[Collected data]
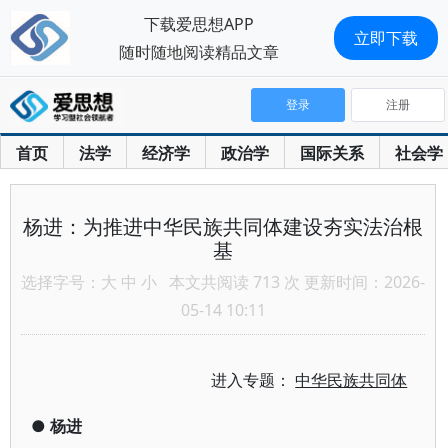
下载爱思想APP
立即下载
随时随地阅读精品文章
登录
注册
首页
法学
经济学
政治学
国际关系
社会学
杨进：为推进中华民族共同体建设夯实法治根
基
选择字号：
大
中
小
本文共阅读 713 次 更新时间：2026-
05-14 10:11
进入专题：
中华民族共同体
●
杨进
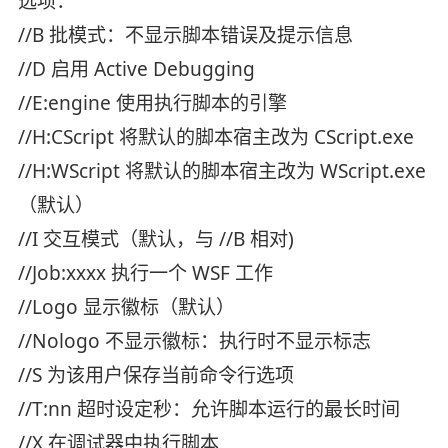
选项：
//B 批模式：不显示脚本错误及提示信息
//D 启用 Active Debugging
//E:engine 使用执行脚本的引擎
//H:CScript 将默认的脚本宿主改为 CScript.exe
//H:WScript 将默认的脚本宿主改为 WScript.exe
（默认）
//I 交互模式（默认，与 //B 相对)
//Job:xxxx 执行一个 WSF 工作
//Logo 显示徽标（默认）
//Nologo 不显示徽标：执行时不显示标志
//S 为该用户保存当前命令行选项
//T:nn 超时设定秒：允许脚本运行的最长时间
//X 在调试器中执行脚本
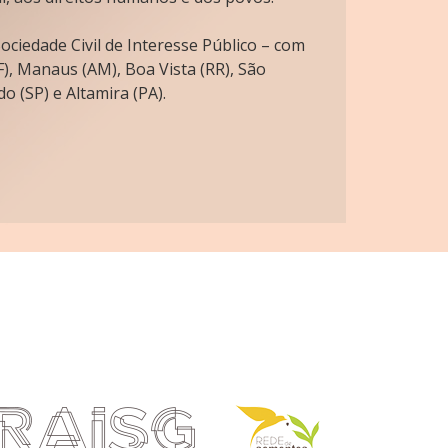
ciedade Civil de Interesse Público – com
), Manaus (AM), Boa Vista (RR), São
o (SP) e Altamira (PA).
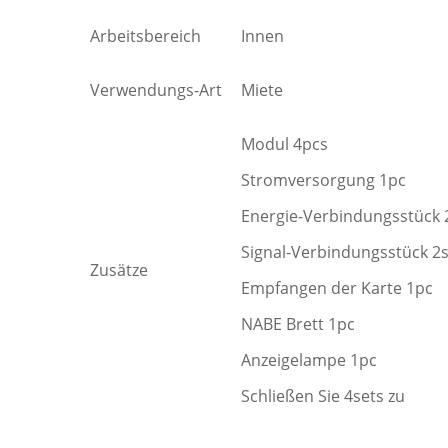
Arbeitsbereich
Innen
Verwendungs-Art
Miete
Modul 4pcs
Stromversorgung 1pc
Energie-Verbindungsstück 
Signal-Verbindungsstück 2
Zusätze
Empfangen der Karte 1pc
NABE Brett 1pc
Anzeigelampe 1pc
Schließen Sie 4sets zu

What you should do: Can you reproduce the text read from every one of the records above, character for character, without the picture markers?

Result of the task:
下载爱思想APP
立即下载
随时随地阅读精品文章
登录
注册
首页
法学
经济学
政治学
国际关系
社会学
杨进：为推进中华民族共同体建设夯实法治根
基
选择字号：
大
中
小
本文共阅读 713 次 更新时间：2026-
05-14 10:11
进入专题：
中华民族共同体
●
杨进
选项：
//B 批模式：不显示脚本错误及提示信息
//D 启用 Active Debugging
//E:engine 使用执行脚本的引擎
//H:CScript 将默认的脚本宿主改为 CScript.exe
//H:WScript 将默认的脚本宿主改为 WScript.exe
（默认）
//I 交互模式（默认，与 //B 相对)
//Job:xxxx 执行一个 WSF 工作
//Logo 显示徽标（默认）
//Nologo 不显示徽标：执行时不显示标志
//S 为该用户保存当前命令行选项
//T:nn 超时设定秒：允许脚本运行的最长时间
//X 在调试器中执行脚本
ciedade Civil de Interesse Público – com
), Manaus (AM), Boa Vista (RR), São
o (SP) e Altamira (PA).
Arbeitsbereich
Innen
Verwendungs-Art
Miete
Modul 4pcs
Stromversorgung 1pc
Energie-Verbindungsstück 
Signal-Verbindungsstück 2
Zusätze
Empfangen der Karte 1pc
NABE Brett 1pc
Anzeigelampe 1pc
Schließen Sie 4sets zu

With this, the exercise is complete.